[PAGE EXCERPT]:
BEGIN

Investing activities
(47,168
)
 
(33,608
)
Financing activities
4,289

 
(3,348
)
Operating Activities. Net cash provided by operating activities was approximately $42.5 million and $37.8 million for the nine months ended September 30, 2013 and 2012, respectively. The $4.7 million increase from 2012 to 2013 was primarily attributable to higher oil and natural gas revenues resulting from increased production, partially offset by higher cash operating expenses. Our net cash provided by operating activities also includes a reduction of $5.3 million associated with changes in working capital items from 2012 to 2013. Changes in working capital items adjust for the timing of receipts and payments of actual cash. Cash provided by operating activities is impacted by the prices we receive for oil and natural gas sales and production volumes. Our production volumes in the future will in large part be dependent upon the results of past waterflood development activities, increase production through our drilling programs, acquisitions, and results of future capital expenditures.

END

[Items listed in a dataset]

BEGIN

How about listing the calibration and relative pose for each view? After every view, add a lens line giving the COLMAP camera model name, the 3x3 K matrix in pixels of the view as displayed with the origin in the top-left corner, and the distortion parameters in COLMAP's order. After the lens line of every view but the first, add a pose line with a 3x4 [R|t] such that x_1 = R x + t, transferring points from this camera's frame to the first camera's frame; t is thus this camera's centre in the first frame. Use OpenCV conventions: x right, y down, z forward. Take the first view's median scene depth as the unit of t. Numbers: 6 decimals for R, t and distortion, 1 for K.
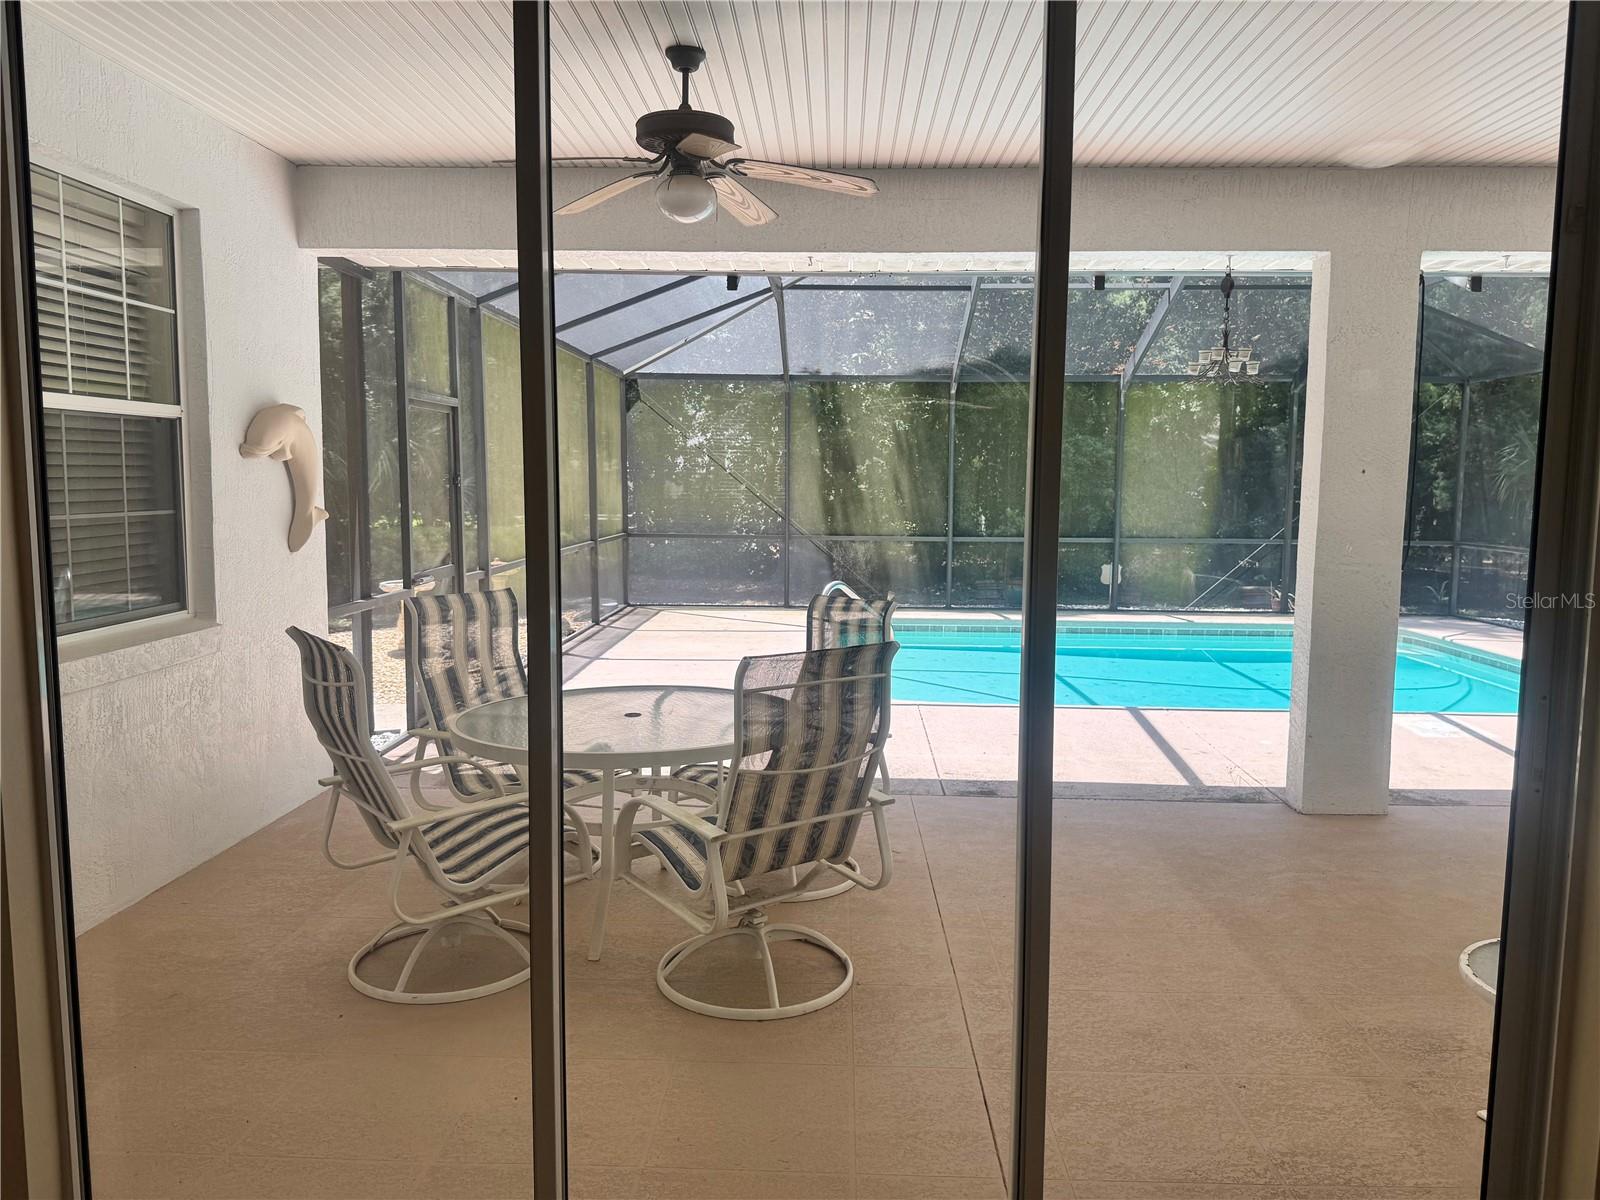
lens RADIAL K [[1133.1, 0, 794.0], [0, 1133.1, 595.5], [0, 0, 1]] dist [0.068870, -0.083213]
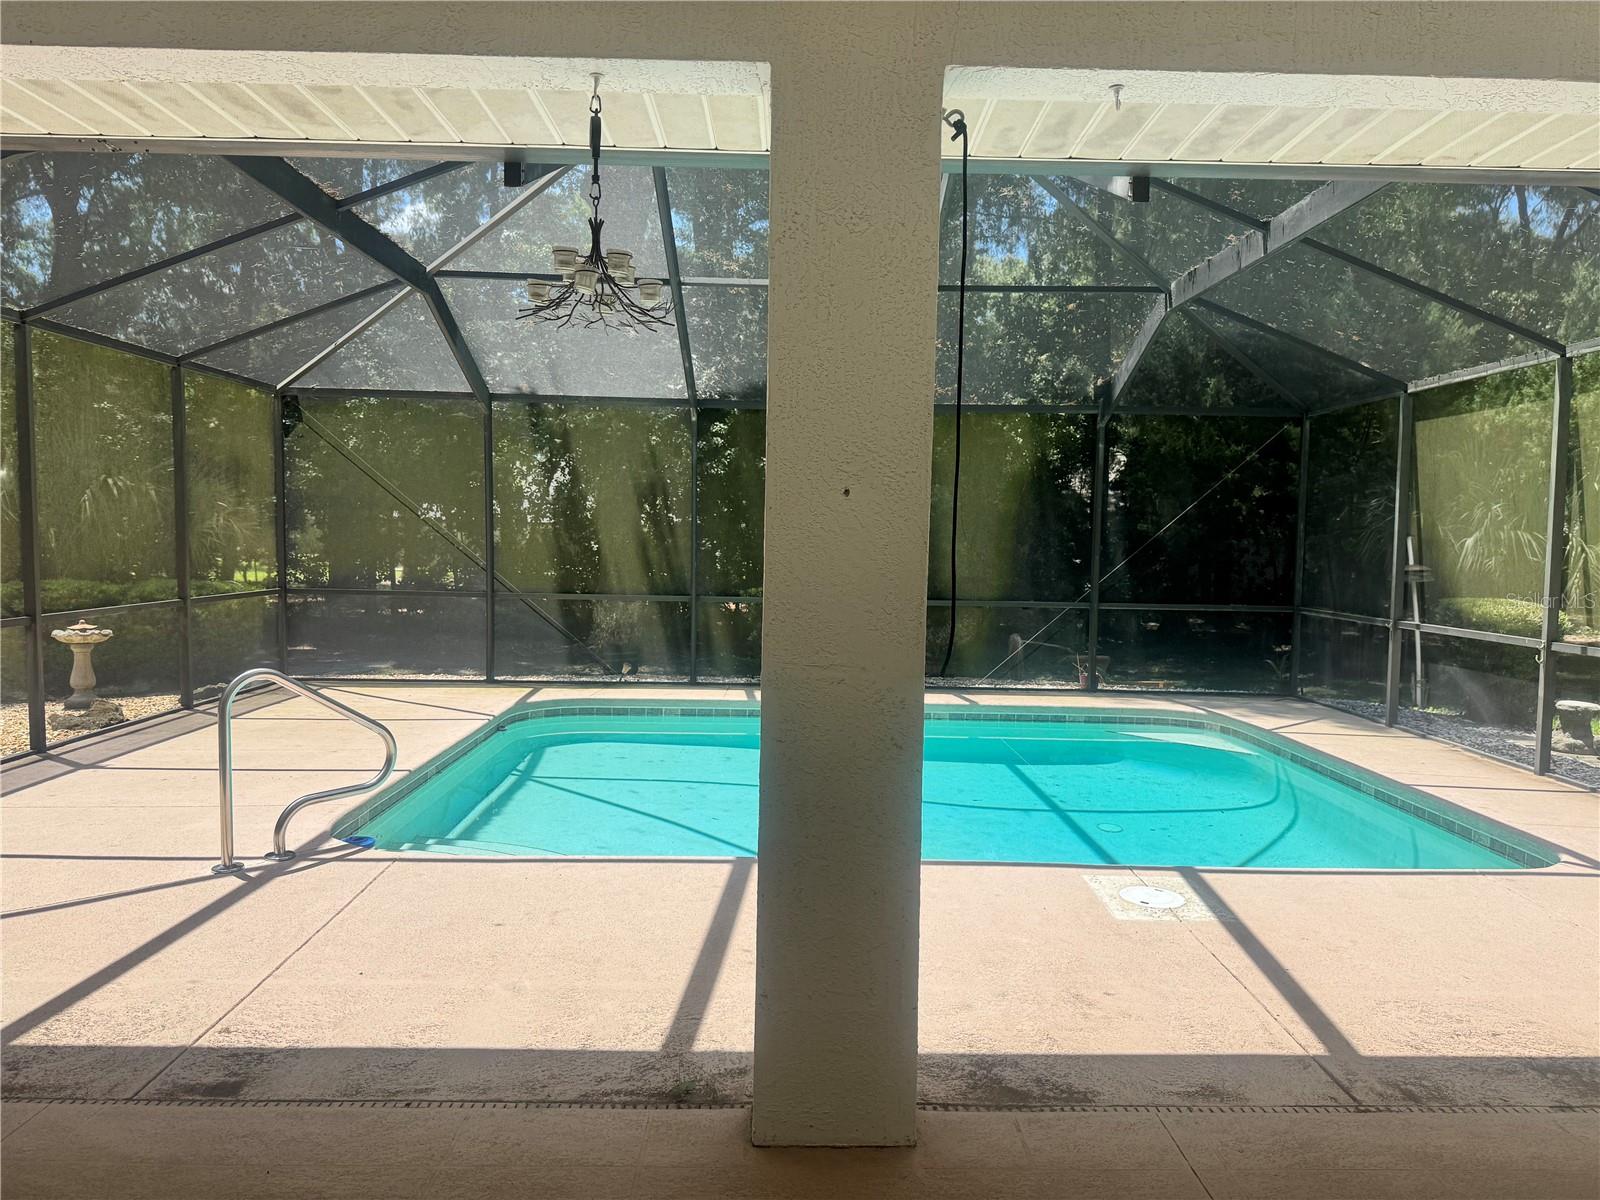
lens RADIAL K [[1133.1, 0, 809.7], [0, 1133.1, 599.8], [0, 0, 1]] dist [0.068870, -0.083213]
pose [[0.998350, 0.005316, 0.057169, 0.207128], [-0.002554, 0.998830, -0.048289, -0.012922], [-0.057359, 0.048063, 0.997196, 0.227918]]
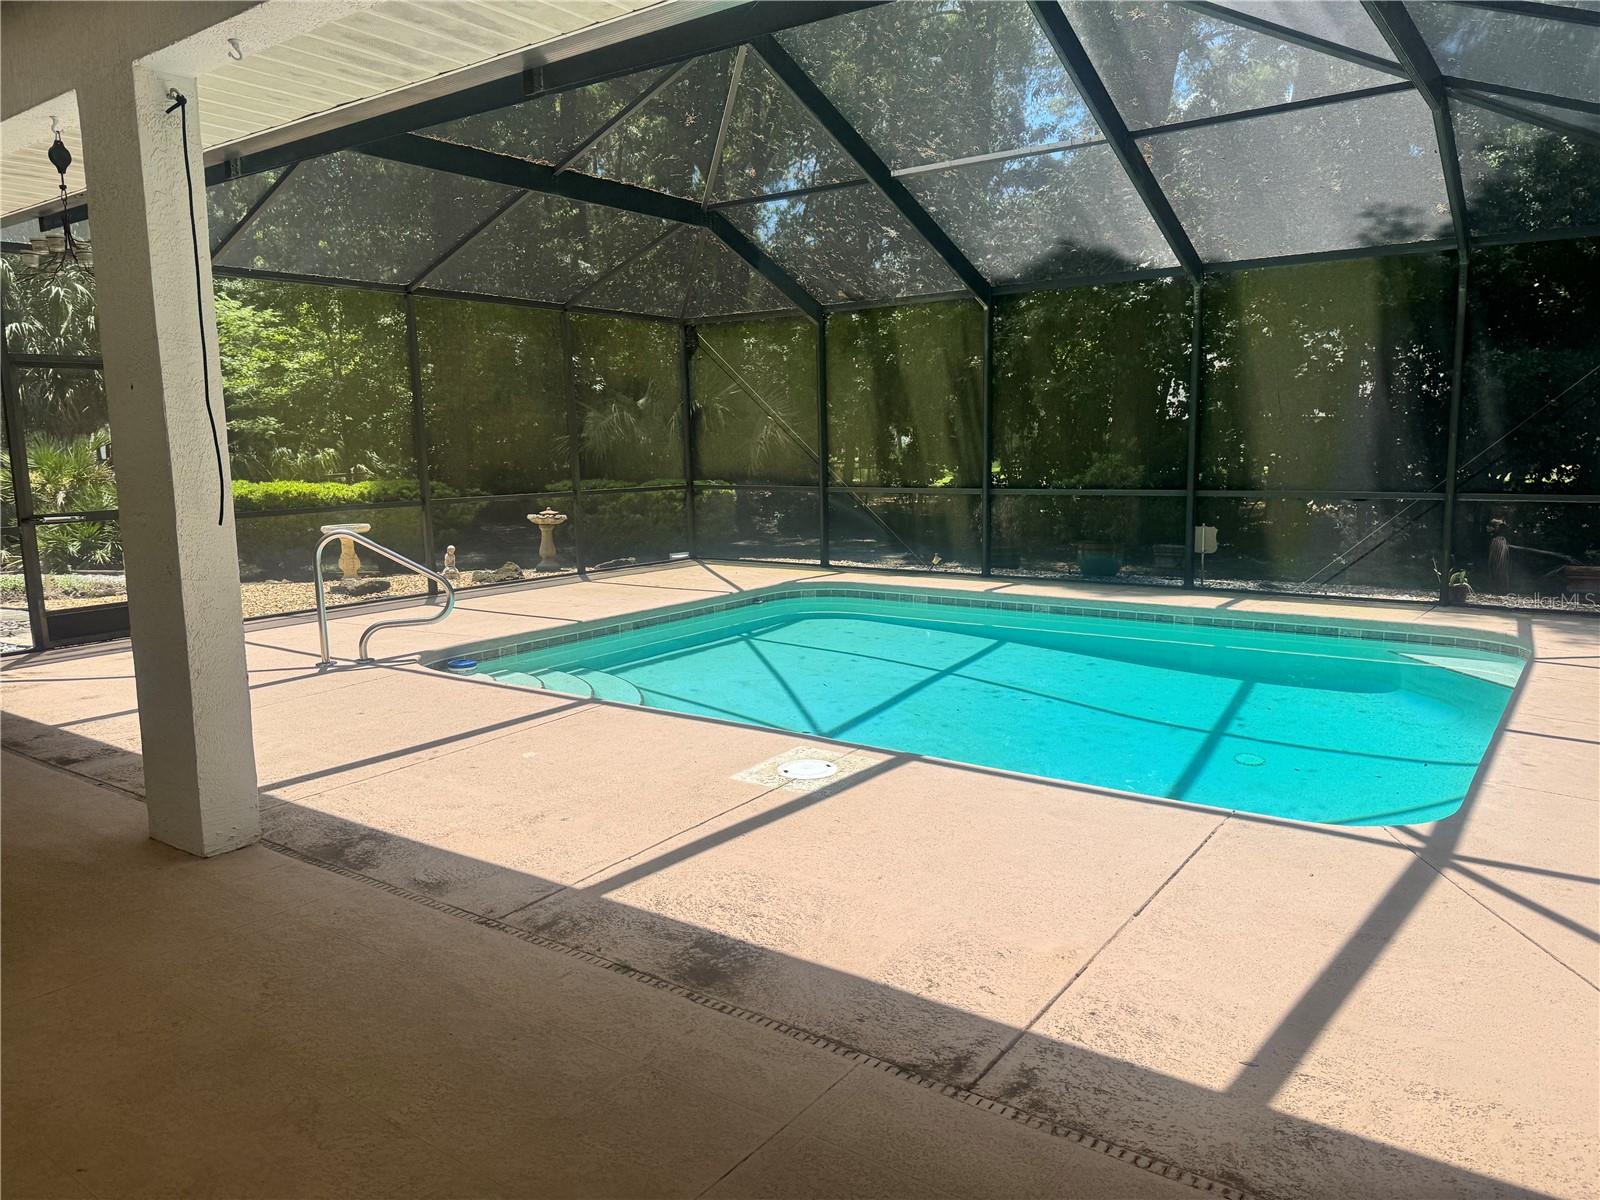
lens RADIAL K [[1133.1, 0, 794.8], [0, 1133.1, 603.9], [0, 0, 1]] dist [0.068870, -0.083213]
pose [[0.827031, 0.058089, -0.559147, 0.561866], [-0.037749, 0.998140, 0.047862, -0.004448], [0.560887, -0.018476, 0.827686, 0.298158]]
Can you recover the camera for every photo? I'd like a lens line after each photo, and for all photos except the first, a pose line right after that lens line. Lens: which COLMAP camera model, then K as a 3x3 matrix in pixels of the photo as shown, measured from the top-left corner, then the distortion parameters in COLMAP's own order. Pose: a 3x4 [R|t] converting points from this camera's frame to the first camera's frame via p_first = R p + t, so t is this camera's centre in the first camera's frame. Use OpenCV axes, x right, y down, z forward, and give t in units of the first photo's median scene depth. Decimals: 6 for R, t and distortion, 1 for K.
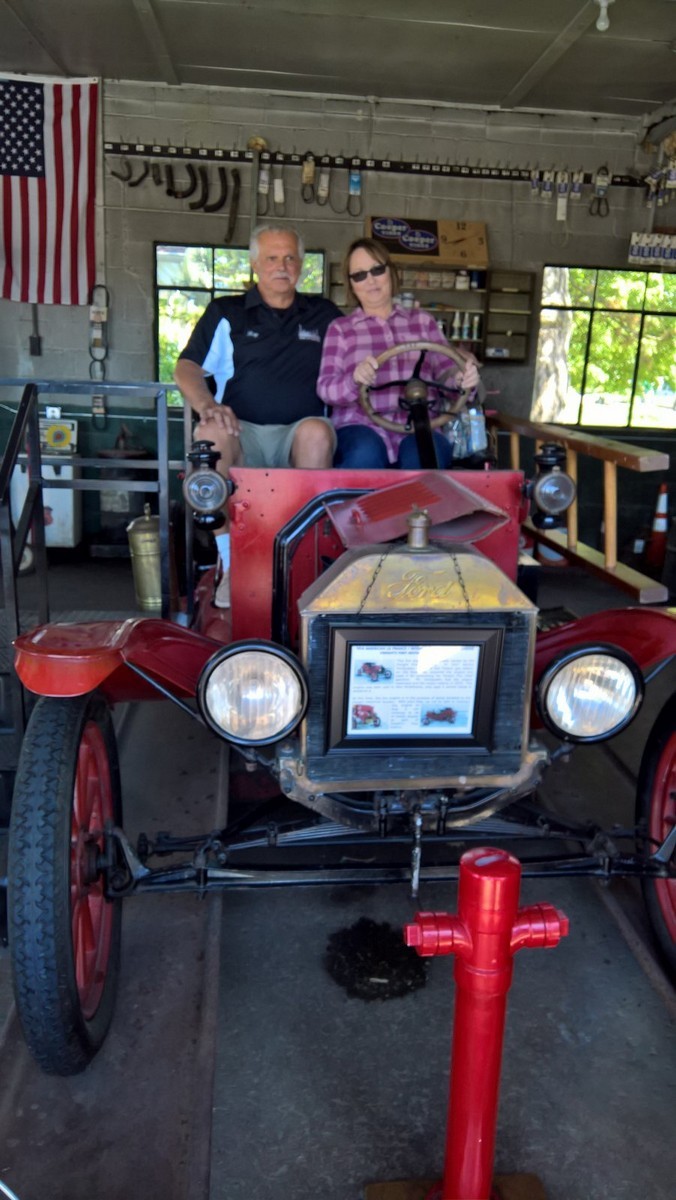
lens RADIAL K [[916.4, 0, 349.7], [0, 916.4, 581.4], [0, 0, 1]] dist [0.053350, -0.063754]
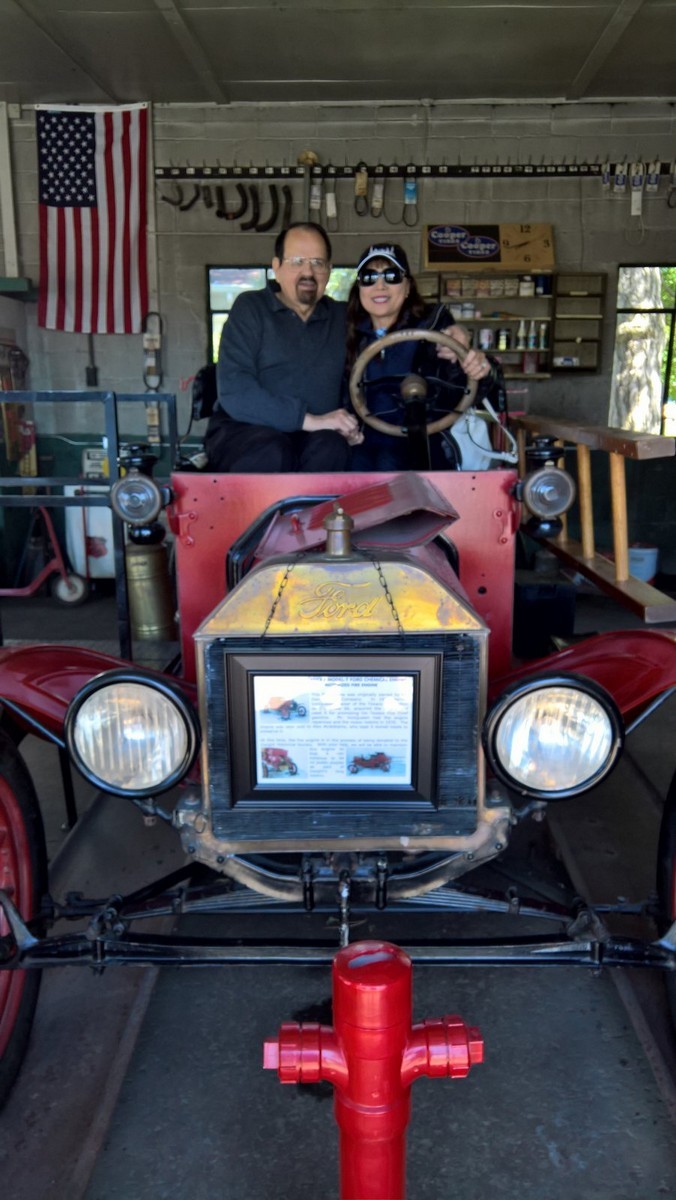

END

[QUESTIONS ON THE MATERIAL]:
**a)** Set down the cash flow excerpt in full, word for word.
**b)** Please output the records as a JSON list of strings, one string per line with blank lines omitted, from their first line up to and including the line with "-0.018476, 0.827686, 0.298158]]". Leave the pictures out of the list.
The cash flow excerpt and the records are separate material.

[SOLUTIONS BY TASK]:
**a)**
Investing activities
(47,168
)
 
(33,608
)
Financing activities
4,289

 
(3,348
)
Operating Activities. Net cash provided by operating activities was approximately $42.5 million and $37.8 million for the nine months ended September 30, 2013 and 2012, respectively. The $4.7 million increase from 2012 to 2013 was primarily attributable to higher oil and natural gas revenues resulting from increased production, partially offset by higher cash operating expenses. Our net cash provided by operating activities also includes a reduction of $5.3 million associated with changes in working capital items from 2012 to 2013. Changes in working capital items adjust for the timing of receipts and payments of actual cash. Cash provided by operating activities is impacted by the prices we receive for oil and natural gas sales and production volumes. Our production volumes in the future will in large part be dependent upon the results of past waterflood development activities, increase production through our drilling programs, acquisitions, and results of future capital expenditures.

**b)**
[
  "How about listing the calibration and relative pose for each view? After every view, add a lens line giving the COLMAP camera model name, the 3x3 K matrix in pixels of the view as displayed with the origin in the top-left corner, and the distortion parameters in COLMAP's order. After the lens line of every view but the first, add a pose line with a 3x4 [R|t] such that x_1 = R x + t, transferring points from this camera's frame to the first camera's frame; t is thus this camera's centre in the first frame. Use OpenCV conventions: x right, y down, z forward. Take the first view's median scene depth as the unit of t. Numbers: 6 decimals for R, t and distortion, 1 for K.",
  "lens RADIAL K [[1133.1, 0, 794.0], [0, 1133.1, 595.5], [0, 0, 1]] dist [0.068870, -0.083213]",
  "lens RADIAL K [[1133.1, 0, 809.7], [0, 1133.1, 599.8], [0, 0, 1]] dist [0.068870, -0.083213]",
  "pose [[0.998350, 0.005316, 0.057169, 0.207128], [-0.002554, 0.998830, -0.048289, -0.012922], [-0.057359, 0.048063, 0.997196, 0.227918]]",
  "lens RADIAL K [[1133.1, 0, 794.8], [0, 1133.1, 603.9], [0, 0, 1]] dist [0.068870, -0.083213]",
  "pose [[0.827031, 0.058089, -0.559147, 0.561866], [-0.037749, 0.998140, 0.047862, -0.004448], [0.560887, -0.018476, 0.827686, 0.298158]]"
]